WORK ITEM - Starting at the first entry below, repeat all the data word for word and drop the pictures.

Top of DATASET ENTRIES

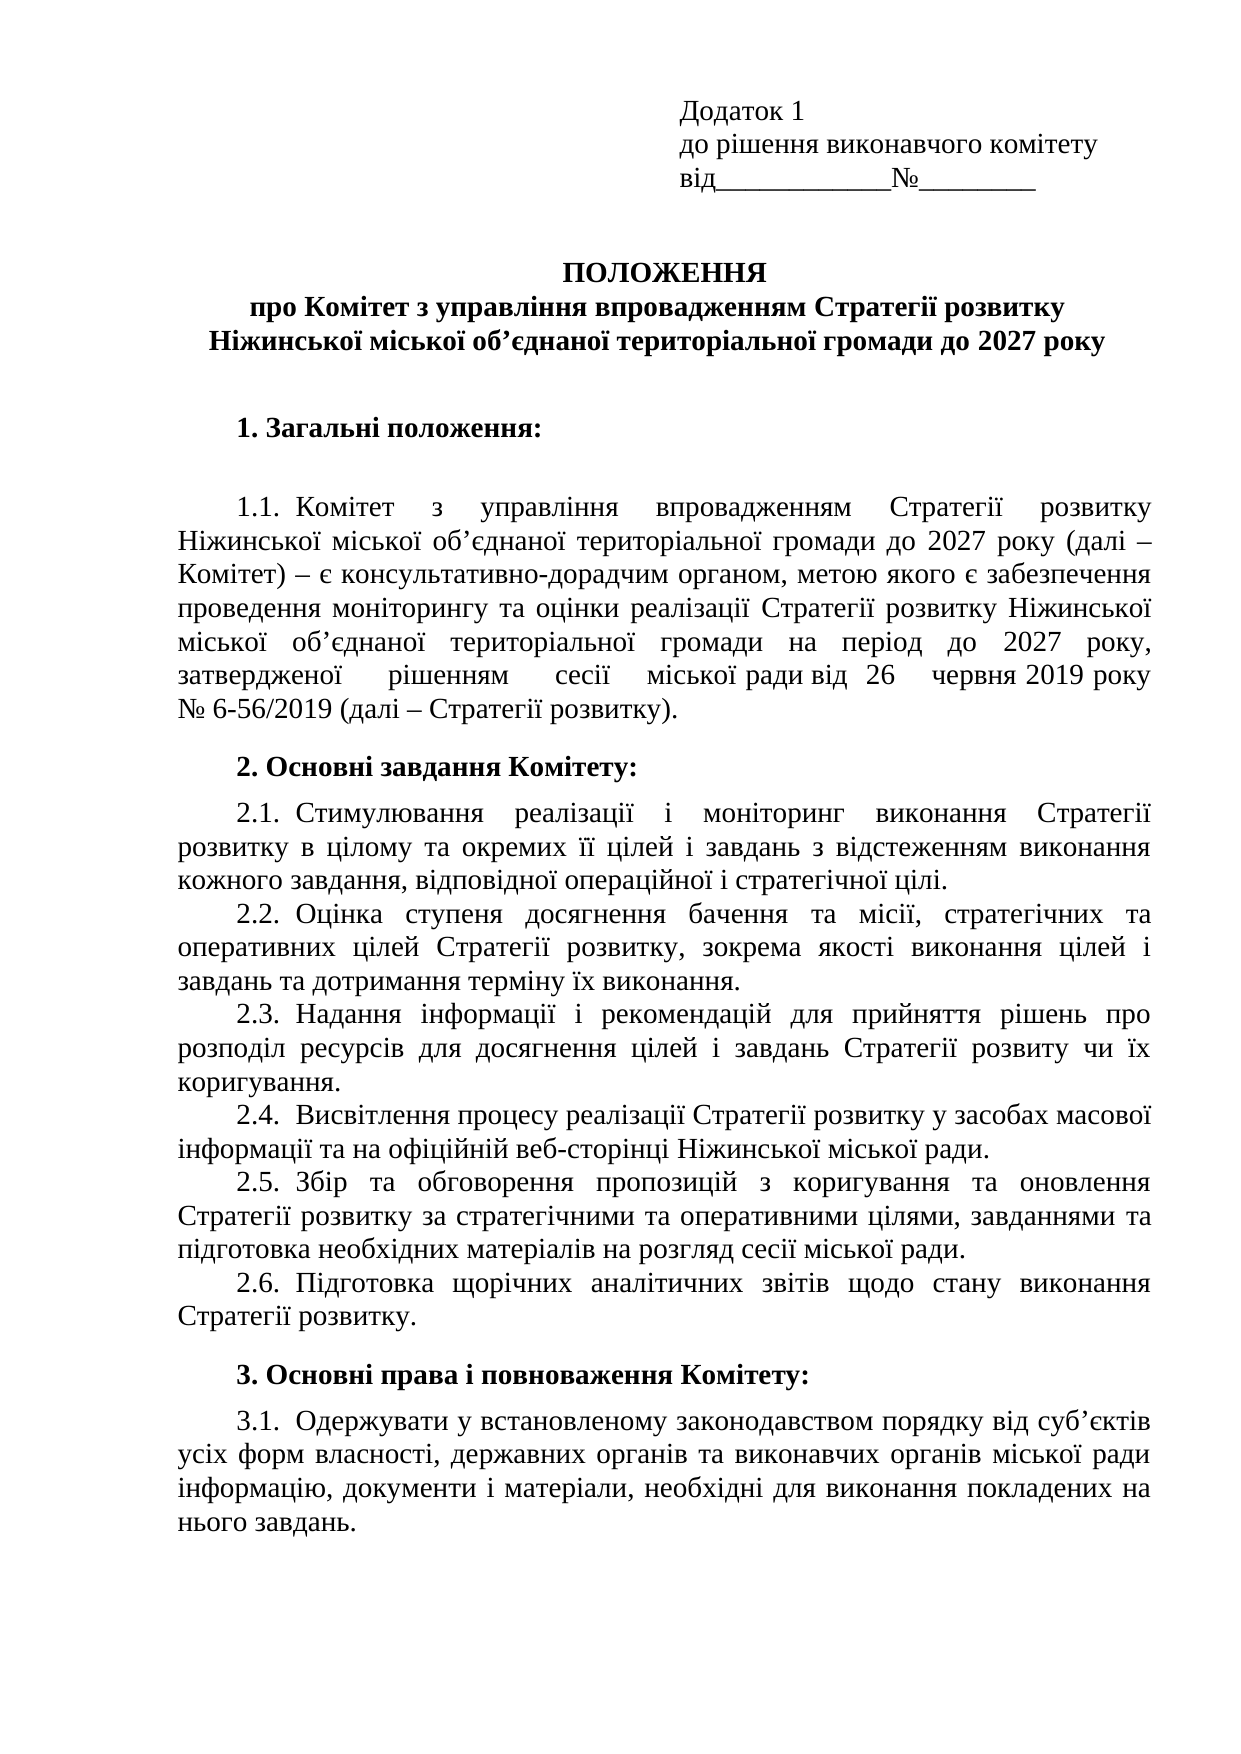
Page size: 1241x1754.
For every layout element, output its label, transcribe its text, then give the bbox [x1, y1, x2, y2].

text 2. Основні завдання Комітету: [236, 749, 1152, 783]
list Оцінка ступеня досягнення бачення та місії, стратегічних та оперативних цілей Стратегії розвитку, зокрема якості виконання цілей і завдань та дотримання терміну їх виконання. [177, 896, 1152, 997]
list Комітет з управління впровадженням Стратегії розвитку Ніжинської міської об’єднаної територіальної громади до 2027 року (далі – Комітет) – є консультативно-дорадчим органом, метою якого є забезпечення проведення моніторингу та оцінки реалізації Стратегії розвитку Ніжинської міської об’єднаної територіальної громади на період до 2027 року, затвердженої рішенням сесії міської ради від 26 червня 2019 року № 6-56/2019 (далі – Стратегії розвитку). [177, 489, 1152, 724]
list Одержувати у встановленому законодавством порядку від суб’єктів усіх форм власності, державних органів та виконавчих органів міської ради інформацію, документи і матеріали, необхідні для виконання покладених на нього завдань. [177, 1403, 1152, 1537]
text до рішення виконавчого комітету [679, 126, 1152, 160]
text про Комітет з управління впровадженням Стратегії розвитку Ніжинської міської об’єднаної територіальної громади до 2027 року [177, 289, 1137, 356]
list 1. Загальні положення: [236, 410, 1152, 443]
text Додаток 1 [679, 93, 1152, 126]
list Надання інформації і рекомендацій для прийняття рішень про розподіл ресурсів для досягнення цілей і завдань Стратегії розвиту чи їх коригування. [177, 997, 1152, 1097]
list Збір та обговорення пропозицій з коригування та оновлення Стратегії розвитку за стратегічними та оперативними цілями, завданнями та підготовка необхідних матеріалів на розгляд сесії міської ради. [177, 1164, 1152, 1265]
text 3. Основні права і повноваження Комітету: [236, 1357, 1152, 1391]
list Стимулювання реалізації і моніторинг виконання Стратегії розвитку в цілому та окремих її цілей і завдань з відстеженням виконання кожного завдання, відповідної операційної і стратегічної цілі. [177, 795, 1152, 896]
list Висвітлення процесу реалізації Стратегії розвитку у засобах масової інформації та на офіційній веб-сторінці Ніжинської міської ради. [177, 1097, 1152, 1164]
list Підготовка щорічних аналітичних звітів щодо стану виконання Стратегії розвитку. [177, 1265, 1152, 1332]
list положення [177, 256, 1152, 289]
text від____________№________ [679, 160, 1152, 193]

Bottom of DATASET ENTRIES

ANSWER SPACE -
Page size: 1241x1754.
For every layout element, output its label, transcribe its text, then give the bbox [x1, y1, x2, y2].

text 2. Основні завдання Комітету: [236, 749, 1152, 783]
list Оцінка ступеня досягнення бачення та місії, стратегічних та оперативних цілей Стратегії розвитку, зокрема якості виконання цілей і завдань та дотримання терміну їх виконання. [177, 896, 1152, 997]
list Комітет з управління впровадженням Стратегії розвитку Ніжинської міської об’єднаної територіальної громади до 2027 року (далі – Комітет) – є консультативно-дорадчим органом, метою якого є забезпечення проведення моніторингу та оцінки реалізації Стратегії розвитку Ніжинської міської об’єднаної територіальної громади на період до 2027 року, затвердженої рішенням сесії міської ради від 26 червня 2019 року № 6-56/2019 (далі – Стратегії розвитку). [177, 489, 1152, 724]
list Одержувати у встановленому законодавством порядку від суб’єктів усіх форм власності, державних органів та виконавчих органів міської ради інформацію, документи і матеріали, необхідні для виконання покладених на нього завдань. [177, 1403, 1152, 1537]
text до рішення виконавчого комітету [679, 126, 1152, 160]
text про Комітет з управління впровадженням Стратегії розвитку Ніжинської міської об’єднаної територіальної громади до 2027 року [177, 289, 1137, 356]
list 1. Загальні положення: [236, 410, 1152, 443]
text Додаток 1 [679, 93, 1152, 126]
list Надання інформації і рекомендацій для прийняття рішень про розподіл ресурсів для досягнення цілей і завдань Стратегії розвиту чи їх коригування. [177, 997, 1152, 1097]
list Збір та обговорення пропозицій з коригування та оновлення Стратегії розвитку за стратегічними та оперативними цілями, завданнями та підготовка необхідних матеріалів на розгляд сесії міської ради. [177, 1164, 1152, 1265]
text 3. Основні права і повноваження Комітету: [236, 1357, 1152, 1391]
list Стимулювання реалізації і моніторинг виконання Стратегії розвитку в цілому та окремих її цілей і завдань з відстеженням виконання кожного завдання, відповідної операційної і стратегічної цілі. [177, 795, 1152, 896]
list Висвітлення процесу реалізації Стратегії розвитку у засобах масової інформації та на офіційній веб-сторінці Ніжинської міської ради. [177, 1097, 1152, 1164]
list Підготовка щорічних аналітичних звітів щодо стану виконання Стратегії розвитку. [177, 1265, 1152, 1332]
list положення [177, 256, 1152, 289]
text від____________№________ [679, 160, 1152, 193]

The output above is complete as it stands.